On the airplane to Seattle for AAS 217, I prepared my talk slides. It is a 15-minute talk (number 206.04 if you are at the meeting), with the following summary:

  • Catalog matching is not a good way to combine imaging data sets
    • (the Right Thing To DoTM is build a simultaneous model of everything).
  • Forced photometry is a great approximation when one data set is better
    • (one data set is deeper and higher in angular resolution).
    • SDSS has this property relative to GALEX.
  • A typical quasar in SDSS is not clearly detected in GALEX
    • but nonetheless GALEX helps us find them,
    • GALEX photometry at < 5 σ can provide photometric redshifts,
    • and GALEX measures at high signal-to-noise their average properties.
  • We use this framework to measure the extragalactic UV background.
Now will the speaker ready room accept my home-built PDF presentation compiled from LaTeX?


ultraviolet interpolation

Schiminovich came down again and we got a bit more done on the ultraviolet background, working on the distribution of intensity as a function of quasar (source object) redshift. We haven't yet faced the need to K-correct the intensity information we have collected, but we will have to face that soon. We confirm, disturbingly well in some respects, models of the intergalactic ultraviolet intensity as a function of redshift.


UV radiation from quasars

Schiminovich came down for the day and we worked on the ionizing radiation in the Universe from quasars, as a function of redshift. We are making a direct measurement using GALEX, but also using SDSS to tell us where to photometer the GALEX data, which is too shallow to detect many of the quasars of interest. We discussed—and Schiminovich made some progress on incorporating—incompleteness information from (imperfect) quasar selection.

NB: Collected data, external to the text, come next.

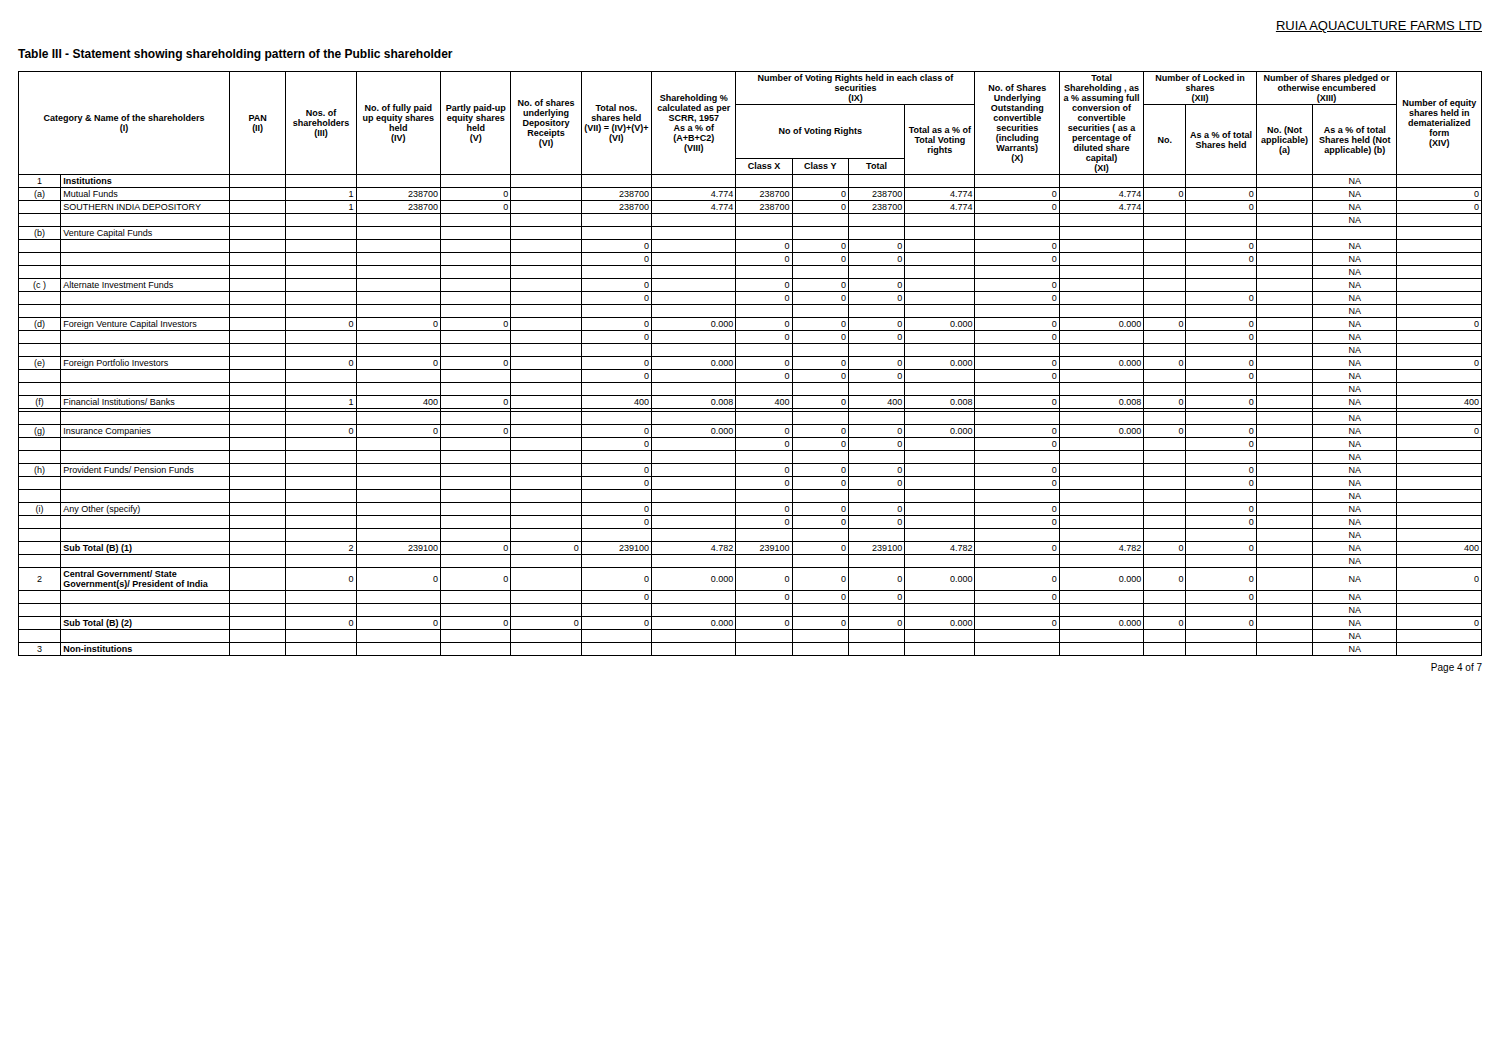RUIA AQUACULTURE FARMS LTD
Table III - Statement showing shareholding pattern of the Public shareholder
| Category & Name of the shareholders (I) | PAN (II) | Nos. of shareholders (III) | No. of fully paid up equity shares held (IV) | Partly paid-up equity shares held (V) | No. of shares underlying Depository Receipts (VI) | Total nos. shares held (VII) = (IV)+(V)+(VI) | Shareholding % calculated as per SCRR, 1957 As a % of (A+B+C2) (VIII) | Number of Voting Rights held in each class of securities (IX) | No. of Shares Underlying Outstanding convertible securities (including Warrants) (X) | Total Shareholding , as a % assuming full conversion of convertible securities ( as a percentage of diluted share capital) (XI) | Number of Locked in shares (XII) | Number of Shares pledged or otherwise encumbered (XIII) | Number of equity shares held in dematerialized form (XIV) |
| --- | --- | --- | --- | --- | --- | --- | --- | --- | --- | --- | --- | --- | --- |
| No of Voting Rights | Total as a % of Total Voting rights | No. | As a % of total Shares held | No. (Not applicable) (a) | As a % of total Shares held (Not applicable) (b) |
| Class X | Class Y | Total |
| 1 | Institutions | | | | | | | | | | | | | | | | | NA | |
| (a) | Mutual Funds | | 1 | 238700 | 0 | | 238700 | 4.774 | 238700 | 0 | 238700 | 4.774 | 0 | 4.774 | 0 | 0 | | NA | 0 |
| | SOUTHERN INDIA DEPOSITORY | | 1 | 238700 | 0 | | 238700 | 4.774 | 238700 | 0 | 238700 | 4.774 | 0 | 4.774 | | 0 | | NA | 0 |
| | | | | | | | | | | | | | | | | | | NA | |
| (b) | Venture Capital Funds | | | | | | | | | | | | | | | | | | |
| | | | | | | | 0 | | 0 | 0 | 0 | | 0 | | | 0 | | NA | |
| | | | | | | | 0 | | 0 | 0 | 0 | | 0 | | | 0 | | NA | |
| | | | | | | | | | | | | | | | | | | NA | |
| (c ) | Alternate Investment Funds | | | | | | 0 | | 0 | 0 | 0 | | 0 | | | | | NA | |
| | | | | | | | 0 | | 0 | 0 | 0 | | 0 | | | 0 | | NA | |
| | | | | | | | | | | | | | | | | | | NA | |
| (d) | Foreign Venture Capital Investors | | 0 | 0 | 0 | | 0 | 0.000 | 0 | 0 | 0 | 0.000 | 0 | 0.000 | 0 | 0 | | NA | 0 |
| | | | | | | | 0 | | 0 | 0 | 0 | | 0 | | | 0 | | NA | |
| | | | | | | | | | | | | | | | | | | NA | |
| (e) | Foreign Portfolio Investors | | 0 | 0 | 0 | | 0 | 0.000 | 0 | 0 | 0 | 0.000 | 0 | 0.000 | 0 | 0 | | NA | 0 |
| | | | | | | | 0 | | 0 | 0 | 0 | | 0 | | | 0 | | NA | |
| | | | | | | | | | | | | | | | | | | NA | |
| (f) | Financial Institutions/ Banks | | 1 | 400 | 0 | | 400 | 0.008 | 400 | 0 | 400 | 0.008 | 0 | 0.008 | 0 | 0 | | NA | 400 |
| | | | | | | | | | | | | | | | | | | NA | |
| (g) | Insurance Companies | | 0 | 0 | 0 | | 0 | 0.000 | 0 | 0 | 0 | 0.000 | 0 | 0.000 | 0 | 0 | | NA | 0 |
| | | | | | | | 0 | | 0 | 0 | 0 | | 0 | | | 0 | | NA | |
| | | | | | | | | | | | | | | | | | | NA | |
| (h) | Provident Funds/ Pension Funds | | | | | | 0 | | 0 | 0 | 0 | | 0 | | | 0 | | NA | |
| | | | | | | | 0 | | 0 | 0 | 0 | | 0 | | | 0 | | NA | |
| | | | | | | | | | | | | | | | | | | NA | |
| (i) | Any Other (specify) | | | | | | 0 | | 0 | 0 | 0 | | 0 | | | 0 | | NA | |
| | | | | | | | 0 | | 0 | 0 | 0 | | 0 | | | 0 | | NA | |
| | | | | | | | | | | | | | | | | | | NA | |
| | Sub Total (B) (1) | | 2 | 239100 | 0 | 0 | 239100 | 4.782 | 239100 | 0 | 239100 | 4.782 | 0 | 4.782 | 0 | 0 | | NA | 400 |
| | | | | | | | | | | | | | | | | | | NA | |
| 2 | Central Government/ State Government(s)/ President of India | | 0 | 0 | 0 | | 0 | 0.000 | 0 | 0 | 0 | 0.000 | 0 | 0.000 | 0 | 0 | | NA | 0 |
| | | | | | | | 0 | | 0 | 0 | 0 | | 0 | | | 0 | | NA | |
| | | | | | | | | | | | | | | | | | | NA | |
| | Sub Total (B) (2) | | 0 | 0 | 0 | 0 | 0 | 0.000 | 0 | 0 | 0 | 0.000 | 0 | 0.000 | 0 | 0 | | NA | 0 |
| | | | | | | | | | | | | | | | | | | NA | |
| 3 | Non-institutions | | | | | | | | | | | | | | | | | NA | |
Page 4 of 7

exoplanet radial velocity data

Debra Fischer (Yale) and Matt Giguere (Yale) came down to NYU today to discuss radial velocity data with Hou and me. We discussed many things, but the most interesting to me was the possibility that we could insert improvements into the spectral extraction and fitting pipelines. Even small improvements in these pipelines could lead to large scientific advances. Fischer handed us some data in different states of rawness.


a new Atlas of Galaxies?

I spent the day at Princeton, working with Lang on PHAT and the Tractor. In the afternoon I spent a short period discussing with Dave Spergel (Princeton) and Robert Lupton (Princeton) the possibility of producing a published atlas of galaxies from the SDSS. They were filled with good ideas for making such a book, and making it the de facto replacement of all previous atlases. They also suggested ways to connect to citizen science, which seems like a great opportunity. This all in preparation for AAS, where I hope to make a decision on this: Go or no go?


hierarchical star–galaxy classification

Ross Fadely and I co-wrote a document today laying out the basic hierarchical framework for performing star–galaxy classification in multi-band imaging. It involves a large set of stellar models and a large set of galaxy models. Then a hierarchical approach puts properly normalized and properly informative prior probabilities on all the models given the total data set. Each object then is classified using the prior information inferred from everything, and prior information and classifications are inferred simultaneously. Will it work? I have faith in the Church of Bayes!


the Tractor

Lang and I worked today a bit on generalizing the Tractor, our probabilistically justified source detection system. It runs on SDSS imaging, but we want to make it work on any imaging. We are not close.